A game has begun for the hunter and the hunted. But as Hill confronts his own hidden demons, he must also come face-to-face with an evil so profound he may not have the courage—or the power—to stop it…
The Torment of Others: A Novel
Val McDermid
Dr. Tony Hill and Detective Chief Inspector Carol Jordan return in the award-winning series that is the basis for the hit show on BBC America.
In a small grim room, the body of a woman is discovered, panic and pain etched in her face. The scene matches in every detail a series of murders two years ago-murders that ended when irrefutable forensic evidence secured the conviction of a deeply disturbed young man named Derek Tyler.
But there’s no way Tyler could have killed the latest victim. He’s been locked up in a mental institution since his trial, barely speaking a word. So is there a copycat?
All his years of experience tell top criminal psychologist Dr. Tony Hill that there isn’t-but that would make the murders literally impossible. While Hill tries to crack Tyler, DCI Carol Jordan and her team must mount a desperate undercover operation to trap the murderer-a decision that will have terrible consequences.
As the tension mounts, a mixture of psychological insight and dogged detective work leads inexorably to a terrifying climax where Tony faces one of the most perverse killers he has ever encountered.
Val McDermid
A killer is on the loose, blurring the line between fact and fiction. His prey—the writers of crime novels who have turned psychological profilers into the heroes of the nineties. But this killer is like no other. His bloodlust shatters all the conventional wisdom surrounding the motives and mechanics of how serial killers operate. And for one woman, the desperate hunt to uncover his identity becomes a matter of life and death.
Professor Fiona Cameron is an academic psychologist who uses computer technology to help police forces track serial offenders. She used to help the Met, but vowed never to work for them again when they went against her advice and subsequently botched an investigation. Still smarting from the experience, she’s working a case in Toledo when her lover, thriller writer Kit Martin, tells her a fellow crime novelist has been murdered. It’s not her case, but Fiona can’t help taking an interest. When the killer strikes again Fiona finds herself caught in a race against time—not only to save a life but also to find redemption, both personal and professional.…
A Suitable Job for a Woman: Inside the World of Women Private Eyes
Val McDermid
But down these mean streets must go a man who is not himself mean, who is neither tarnished or afraid..” When Raymond Chandler wrote these words in his classic The Simple Art of Murder, he drew a blueprint for the male private eyes who descend from Philip Marlowe to populate the world of crime fiction.
But what if the private eye is a woman?
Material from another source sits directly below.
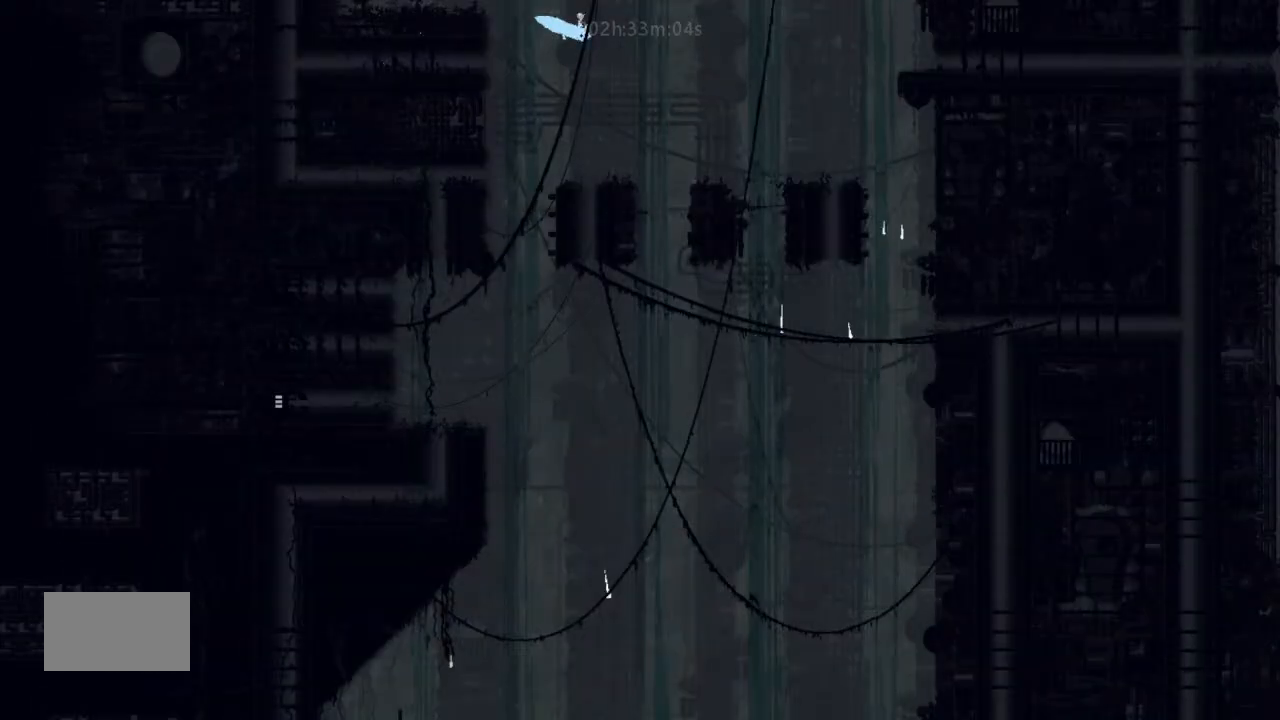
{"keys": ["left"], "events": [[33, "left", "up"], [200, "left", "down"]]}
And what if she is not a character in a novel but a real, working investigator testing not only the meanness but the absurdity of life on seamy streets? Who will tell her story?
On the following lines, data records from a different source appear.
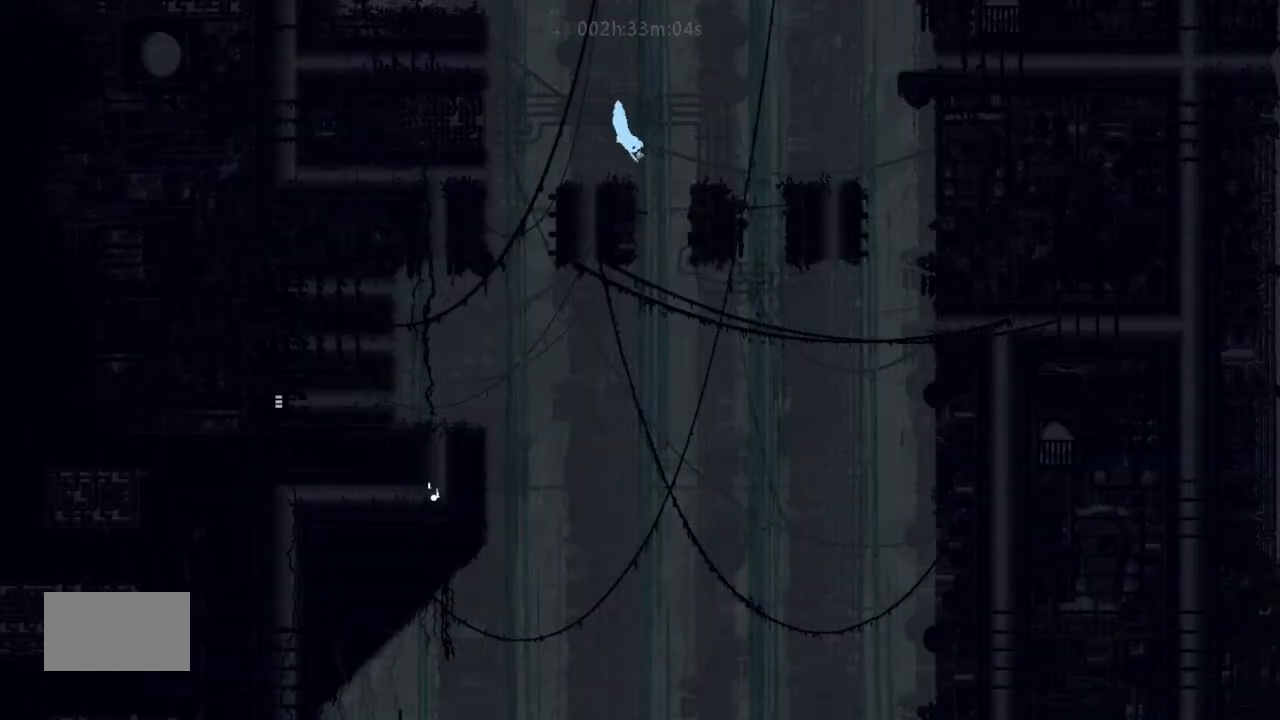
{"keys": ["left"], "events": []}
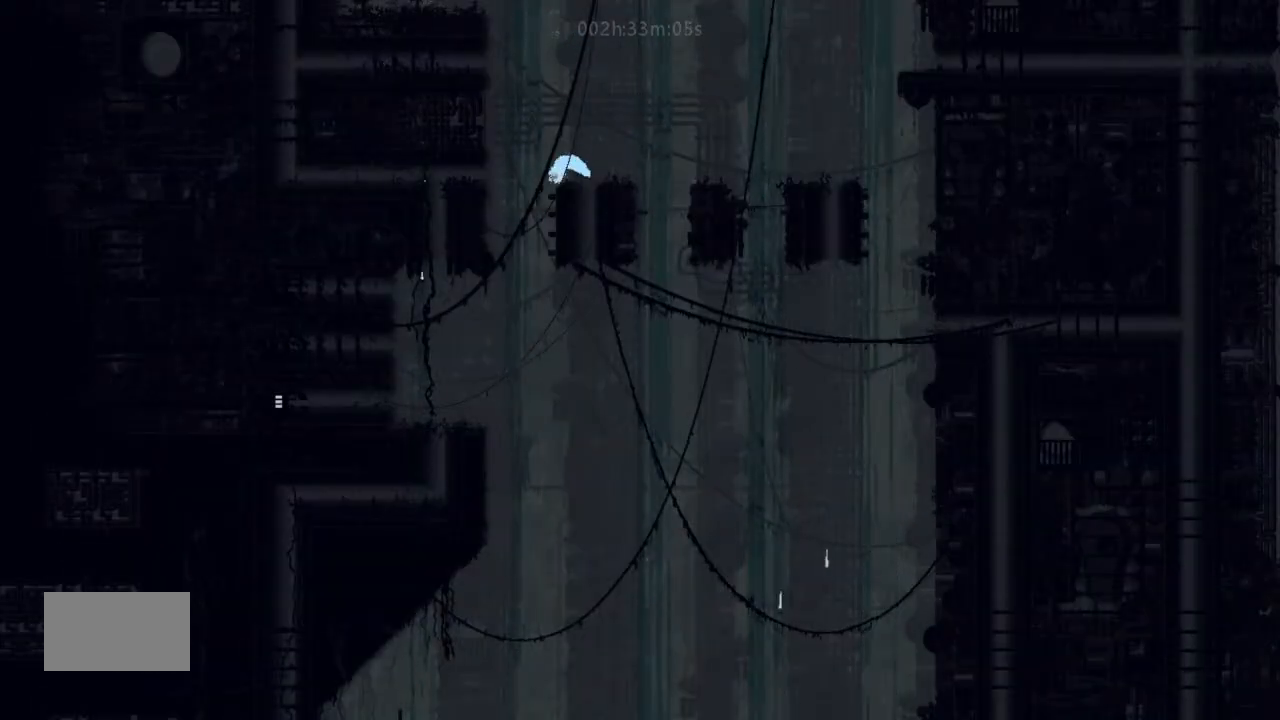
{"keys": [], "events": [[66, "left", "up"], [66, "right", "down"], [266, "right", "up"]]}
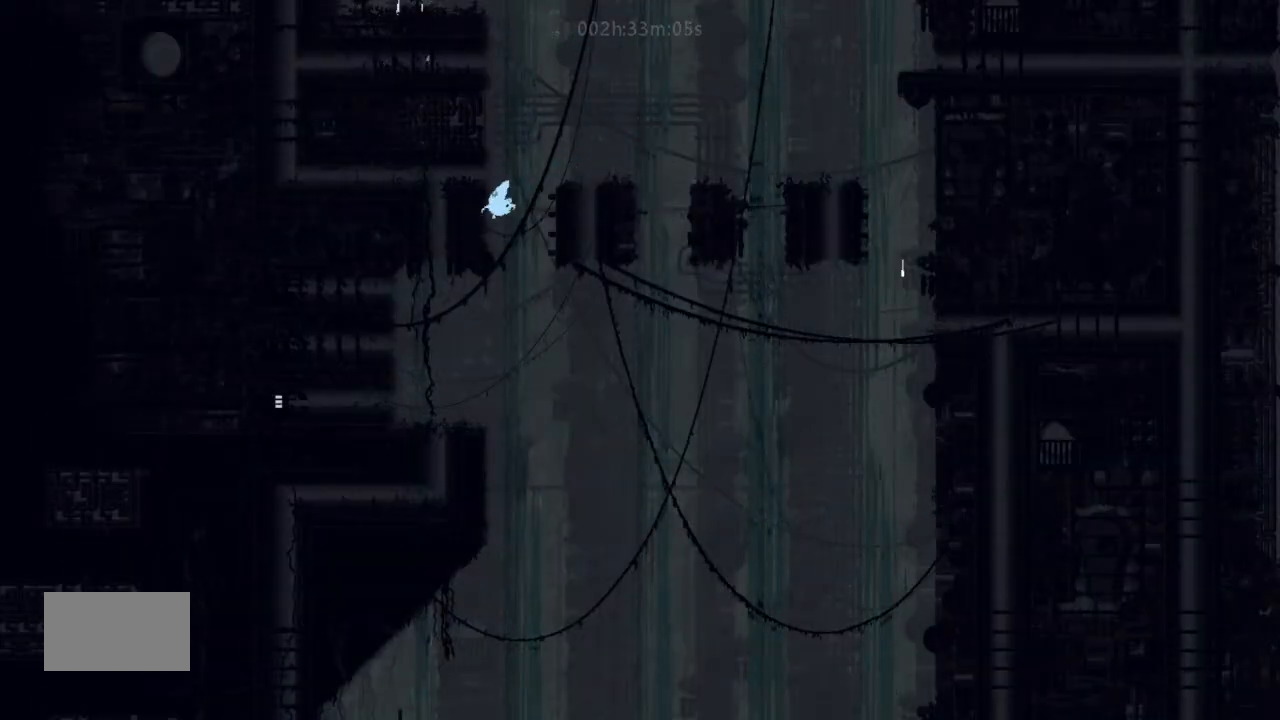
{"keys": ["left"], "events": [[300, "left", "down"]]}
Enter Manchester’s Val McDermid, herself a skilled writer of the P.I. novel but for years a professional journalist. In an effort to plumb the real world of working women - and throw new light on her own craft - she has interviewed women private eyes from both sides of the Atlantic and assembled their stories with an eye for the absurd and a keen grasp of the gritty nuts and bolts of the profession.
As fascinating as fiction, A Suitable Job for a Woman is, in the words of Edgar-winning author Nevada Barr, “a concise and eye-opening trek through the competence, humor, and humanity of women.